┌────────

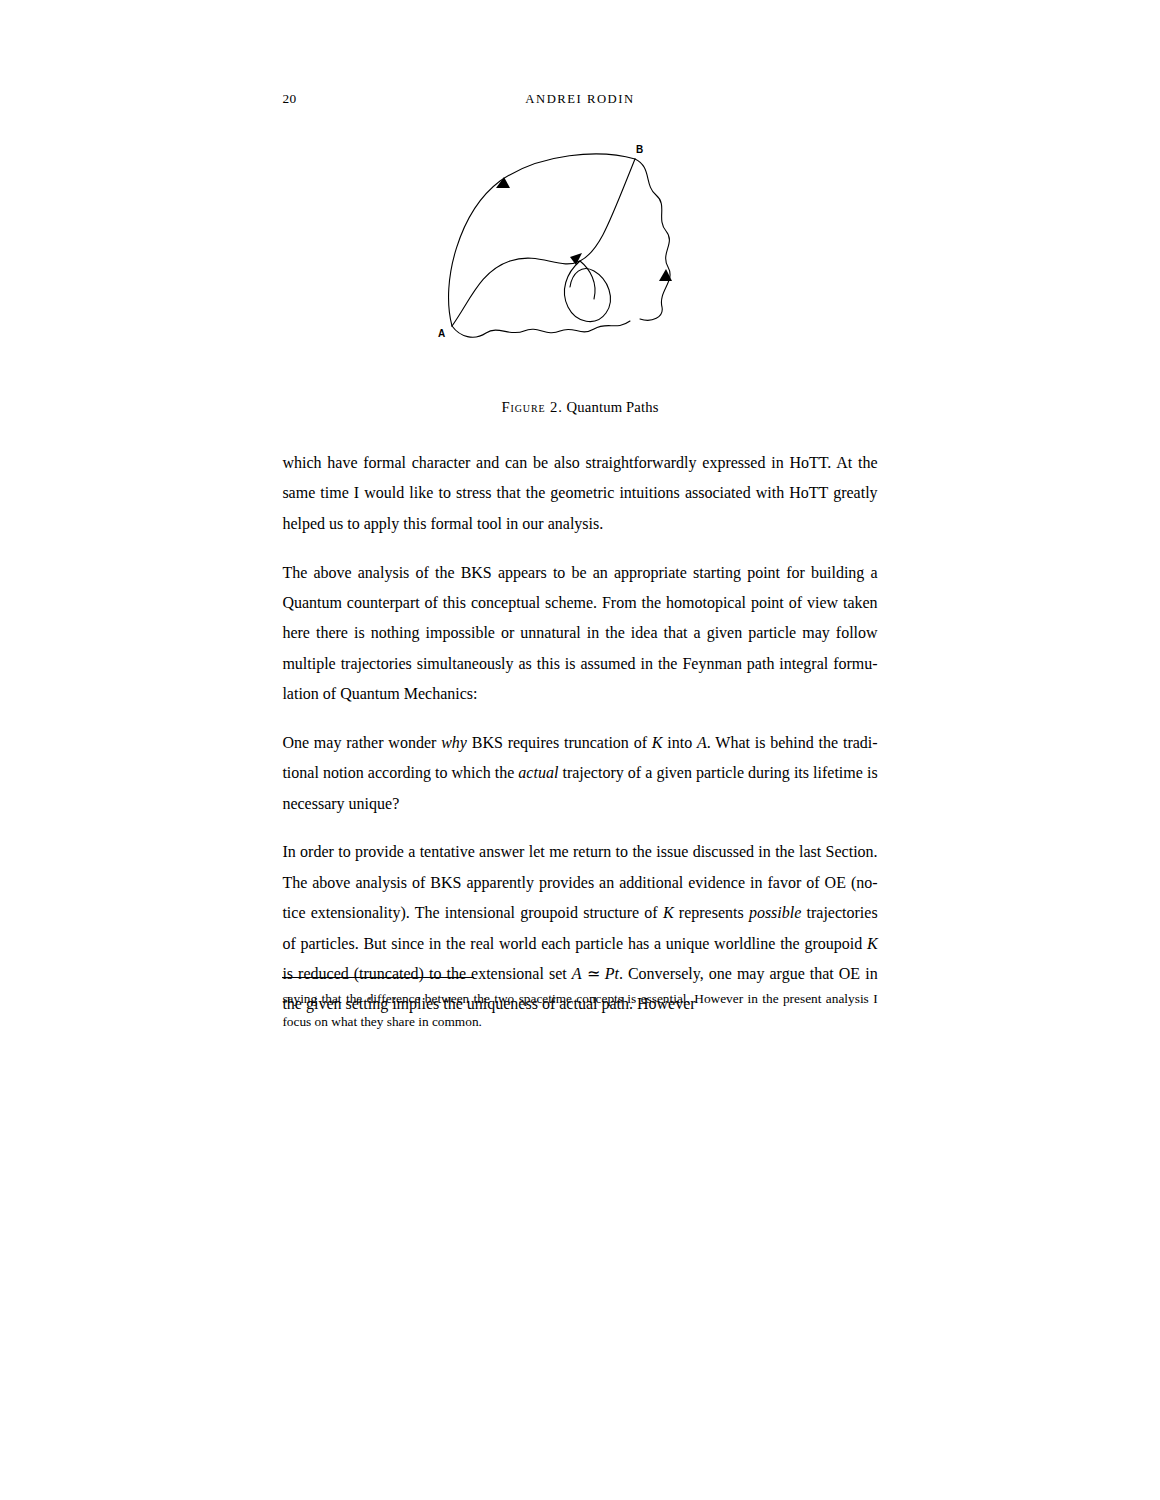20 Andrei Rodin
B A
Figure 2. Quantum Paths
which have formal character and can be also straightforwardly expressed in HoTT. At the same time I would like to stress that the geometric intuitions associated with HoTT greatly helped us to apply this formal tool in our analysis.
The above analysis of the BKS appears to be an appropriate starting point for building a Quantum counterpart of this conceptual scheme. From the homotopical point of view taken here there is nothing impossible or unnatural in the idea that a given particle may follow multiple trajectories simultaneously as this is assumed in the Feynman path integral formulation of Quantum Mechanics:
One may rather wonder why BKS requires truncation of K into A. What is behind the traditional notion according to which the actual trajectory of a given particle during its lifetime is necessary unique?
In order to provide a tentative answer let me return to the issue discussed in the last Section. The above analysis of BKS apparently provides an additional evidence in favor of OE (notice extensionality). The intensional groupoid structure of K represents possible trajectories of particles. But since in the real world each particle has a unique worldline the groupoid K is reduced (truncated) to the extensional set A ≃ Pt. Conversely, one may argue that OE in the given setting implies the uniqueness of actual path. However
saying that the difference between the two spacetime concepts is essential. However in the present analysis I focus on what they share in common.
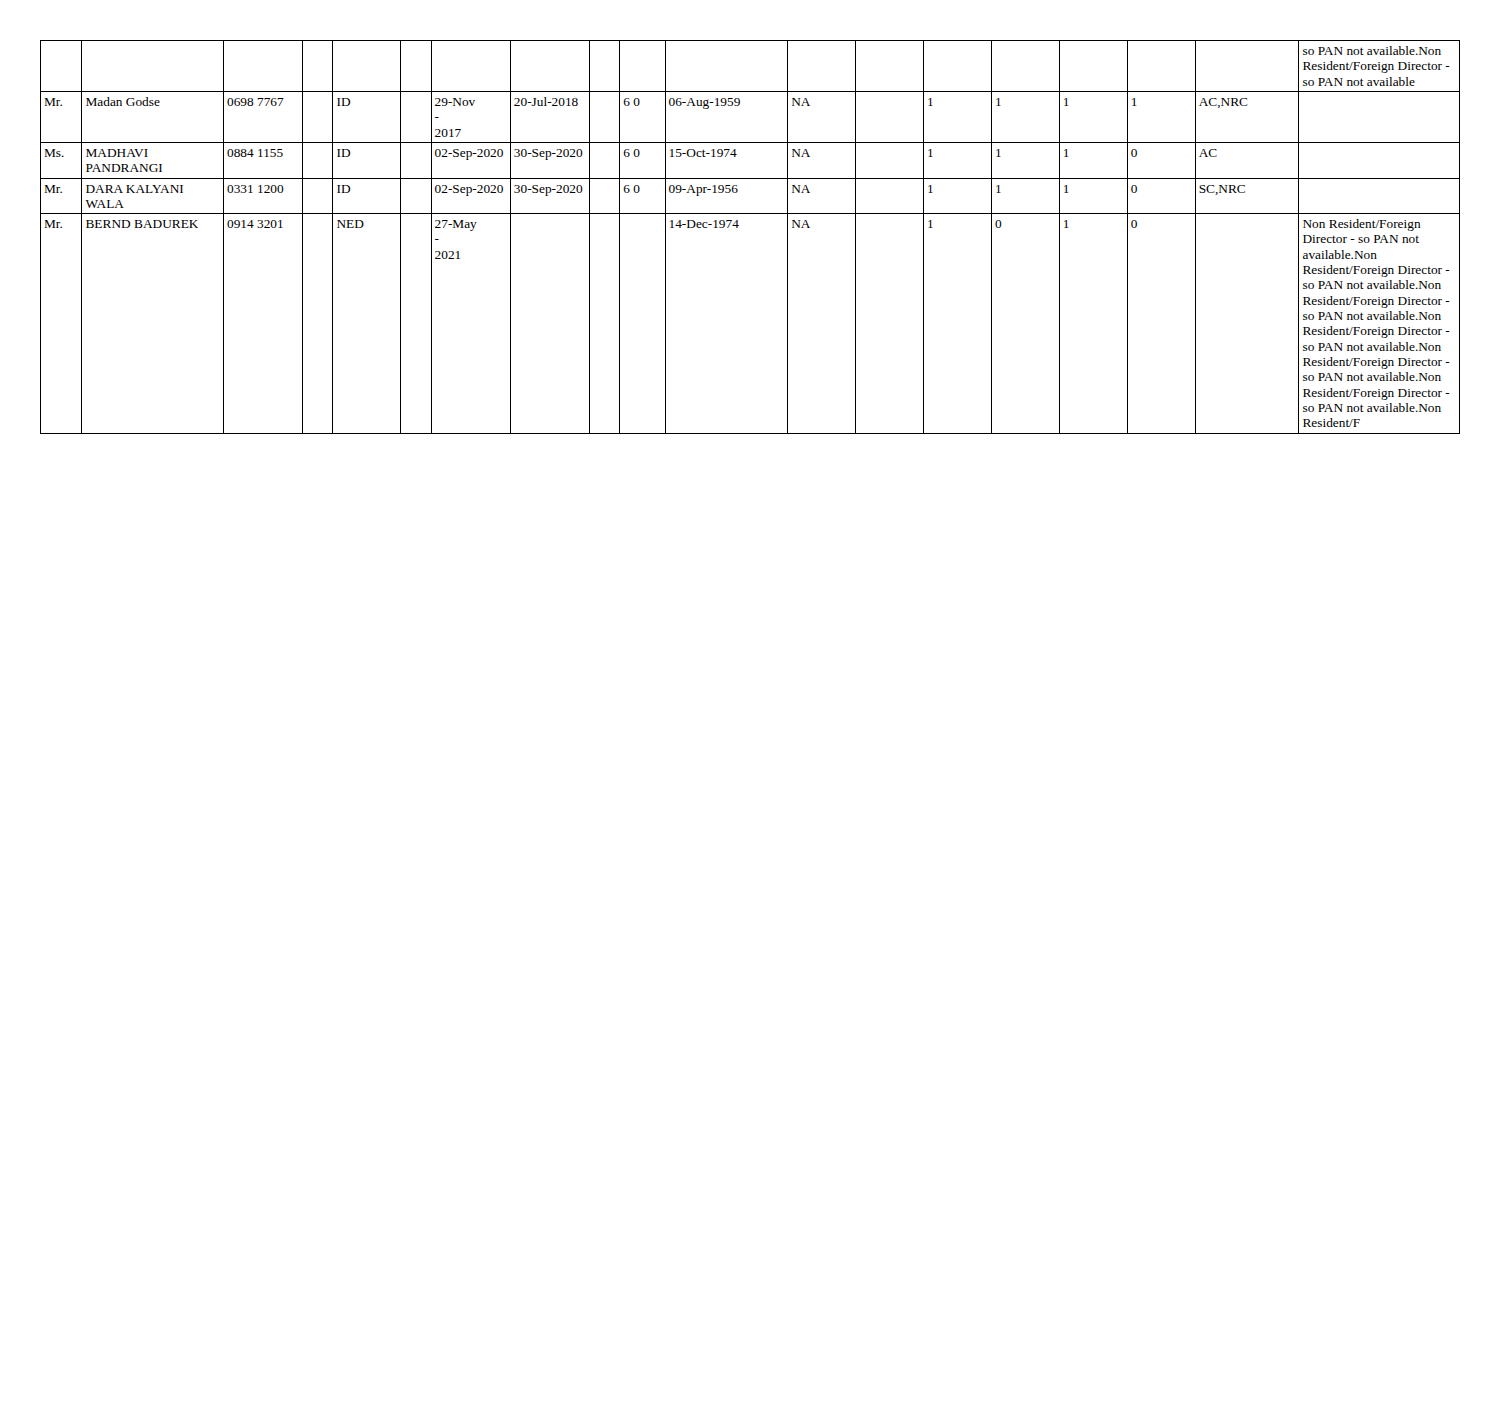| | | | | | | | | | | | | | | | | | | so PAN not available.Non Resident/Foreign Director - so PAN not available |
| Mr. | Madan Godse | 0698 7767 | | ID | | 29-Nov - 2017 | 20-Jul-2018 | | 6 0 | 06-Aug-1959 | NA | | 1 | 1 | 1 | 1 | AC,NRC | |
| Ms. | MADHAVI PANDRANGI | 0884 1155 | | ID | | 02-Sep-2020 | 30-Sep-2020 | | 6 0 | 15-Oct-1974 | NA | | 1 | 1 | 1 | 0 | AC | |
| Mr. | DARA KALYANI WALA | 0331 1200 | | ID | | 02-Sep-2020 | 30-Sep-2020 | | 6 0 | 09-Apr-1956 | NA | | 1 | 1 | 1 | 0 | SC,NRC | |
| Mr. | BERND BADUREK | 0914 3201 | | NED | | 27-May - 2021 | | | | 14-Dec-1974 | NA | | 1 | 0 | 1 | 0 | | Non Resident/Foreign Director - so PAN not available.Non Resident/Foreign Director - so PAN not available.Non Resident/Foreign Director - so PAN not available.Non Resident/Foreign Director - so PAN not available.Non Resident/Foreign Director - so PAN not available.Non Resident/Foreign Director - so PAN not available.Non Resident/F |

└────────

» **Exercise**:
From the listing above, copy out each line where the word "which" appears.

» **Answer below**:
which have formal character and can be also straightforwardly expressed in HoTT. At the same time I would like to stress that the geometric intuitions associated with HoTT greatly helped us to apply this formal tool in our analysis.
One may rather wonder why BKS requires truncation of K into A. What is behind the traditional notion according to which the actual trajectory of a given particle during its lifetime is necessary unique?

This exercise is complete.